Captain of the Honourable Corps of Gentlemen-at-Arms
- In office 25 August 1892 – 13 March 1894
- Monarch: Victoria
- Prime Minister: William Ewart Gladstone
- Preceded by: The Earl of Yarborough
- Succeeded by: The Earl of Chesterfield

Personal details
- Born: 25 February 1854
- Died: 15 December 1898 (aged 44)
- Party: Liberal
- Spouse: Frances Margaret Lawrance ​ ​(m. 1885)​
- Children: 3

= George Venables-Vernon, 7th Baron Vernon =

British Liberal politician (1854-1898)

George William Henry Venables-Vernon, 7th Baron Vernon PC (25 February 1854 – 15 December 1898), styled The Honourable George Venables-Vernon from 1866 to 1883, was a British Liberal politician.
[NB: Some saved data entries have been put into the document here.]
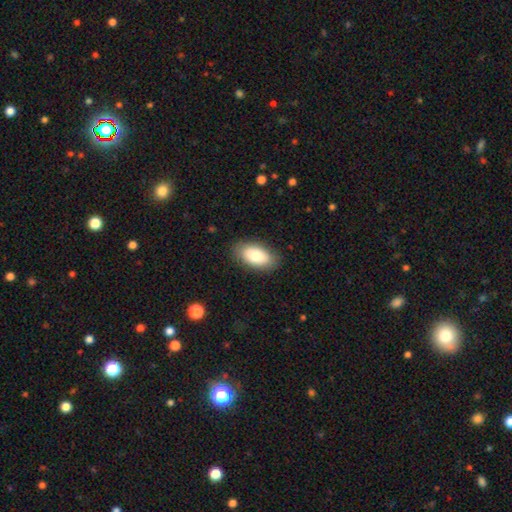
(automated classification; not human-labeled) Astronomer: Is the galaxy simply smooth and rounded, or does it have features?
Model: smooth — 80%.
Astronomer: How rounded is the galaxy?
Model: in between — 94%.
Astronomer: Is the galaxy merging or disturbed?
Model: none — 85%.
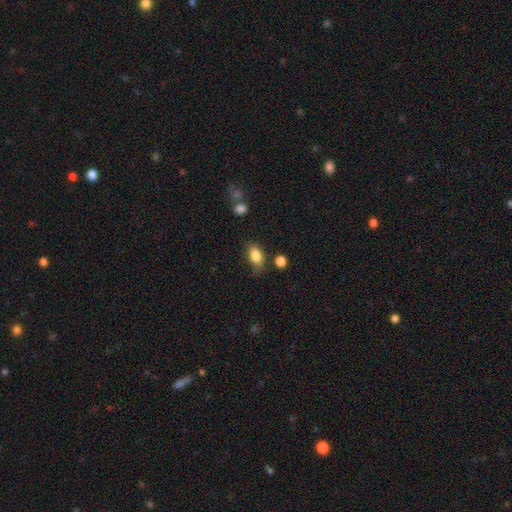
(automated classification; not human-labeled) Smooth or featured?
  - smooth: 85% *
  - star or artifact: 8%
  - featured or disk: 7%
How rounded?
  - in between: 86% *
  - round: 10%
  - cigar-shaped: 3%
Merging?
  - none: 70% *
  - minor disturbance: 20%
  - major disturbance: 5%
  - merger: 4%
He served as Captain of the Honourable Corps of Gentlemen-at-Arms under William Gladstone from 1892 to 1894.

==Early life==
Vernon was born on 25 February 1854. He was the eldest surviving son of Augustus Henry Venables-Vernon, 6th Baron Vernon, and his wife Lady Harriet Frances Maria Anson (1827–1898). Among her siblings were Hon. Mildred Venables-Vernon (who married Hon. Henry Augustus Stanhope, a son of the 5th Earl Stanhope).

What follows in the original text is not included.